Douglas Neckers: If only we spent more time thinking of the legacy we'll leave

Well, it happened to me, despite all my precautions: COVID-19. I had been traveling overseas on a long anticipated vacation; and I got sick. I had gotten my shots and my boosters, and as a result, I thought I was pretty safe.

So when I started to feel totally exhausted, I didn’t know why, or what that was from. In other words, I was naïve, which is a little embarrassing for a professional scientist. Or maybe not; the symptoms at the onset of COVID vary, and aren’t widely known. Then, when I finally came home, I went to my local doctor and got to hear him say (in so many words) how dumb I had been.

Neither my partner nor I had thought this was COVID, but that’s indeed what it was. Thanks to the virus, both of our vacations were ruined, I have joined the other 97.2 million Americans who have been diagnosed with the virus, and I have begun a long period of recovery. There’s little else to say about this except … even in the case of the milder variants, COVID is bad, period.

Douglas Neckers
Douglas Neckers

But that’s not my focus today. Instead, this column was inspired by something I saw in The Sentinel newspaper last week that said, “religion’s a good idea; you ought to try it.”

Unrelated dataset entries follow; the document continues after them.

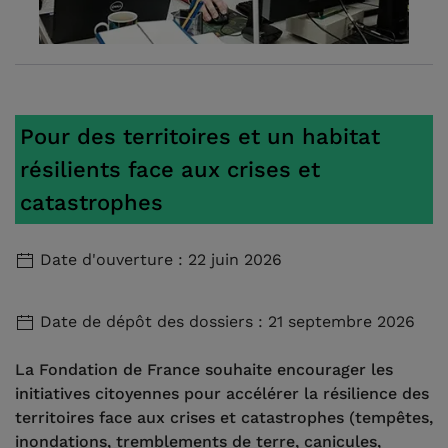
Pour des territoires et un habitat
résilients face aux crises et
catastrophes
Date d'ouverture : 22 juin 2026
Date de dépôt des dossiers : 21 septembre 2026
La Fondation de France souhaite encourager les
initiatives citoyennes pour accélérer la résilience des
territoires face aux crises et catastrophes (tempêtes,
inondations, tremblements de terre, canicules,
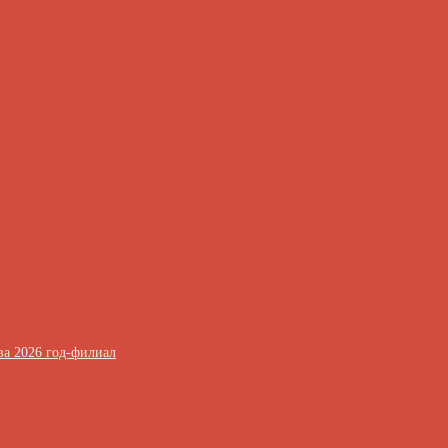
ва 2026 год-филиал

That touched a nerve. I knew I didn’t have the physiological strength to go to church, so I started looking around for streaming events at Episcopal churches in Ohio. Today, Trinity Cathedral Cleveland worshiped with a choral evensong. The scripture was 1 Corinthians 13 (Paul’s epistle about love) and the music chosen was appropriate and pertinent beyond belief

The arrangement was that of the great organist and choirmaster Larry King (no relation to the talk show host) whose career included stops at Westminster Abbey and the Cathedral of St. John the Divine in New York City.

The title was “Let Us Love In Deed And Truth,” and the lyrics were these:

“If anyone has the world’s goods and sees his neighbor in need,

Yet closes his heart against him, how does God’s love abide in him?

Let us not love in word or speech, but in deed and in truth.

By this we shall know that we are of the truth.

We have confidence before our God and we receive from him whatever

We ask, because we keep his commandments and do what pleases him.

Let us not love in word or speech, but in deed and in truth.

Stirring words indeed. Perhaps it wouldn’t be a bad idea if some of our vicious politicians would try religion and church for a change. St. Paul said “Though I speak with the tongues of men and of angels, and have not charity, I am become as sounding brass, or a tinkling cymbal.

“And though I have the gift of prophecy, and understand all mysteries, and all knowledge; and though I have all faith, so that I could remove mountains, and have not charity, I am nothing.

“And though I bestow all my goods to feed the poor, and though I give my body to be burned, and have not charity, it profiteth me nothing.

“When I was a child, I spake as a child, I understood as a child, I thought as a child: but when I became a man, I put away childish things.

“For now we see through a glass, darkly; but then face to face: now I know in part; but then shall I know even as also I am known.

“And now abideth faith, hope, charity, these three; but the greatest of these is charity.”

Larry King tragically died in 1990, a few months after he finished this amazing work, yet his memory remains through his words and his song. St. Paul, of course, wrote nearly 2,000 years ago, and his words endure.

But do you think a single politician proffering bitter and angry ideas will leave his or her name on any marker lasting for centuries?

Perhaps were they to consider what they leave behind when they abandon religion and a philosophy that means, love, hope, charity and faith, their legacies might be different. They might instead leave more of a long-lasting, positive imprint, and be remembered more like those of the Good Samaritan, and less like those selfish beings who attempt to accumulate power and store up the riches of earth, and then die, to be all-to-soon as forgotten as their dust.

— Douglas Neckers is an organic chemist, the McMaster distinguished professor emeritus and the founder of the Center for Photochemical Sciences at Bowling Green State University, and a former chair of the Robert H. Jackson Center in Jamestown, N.Y.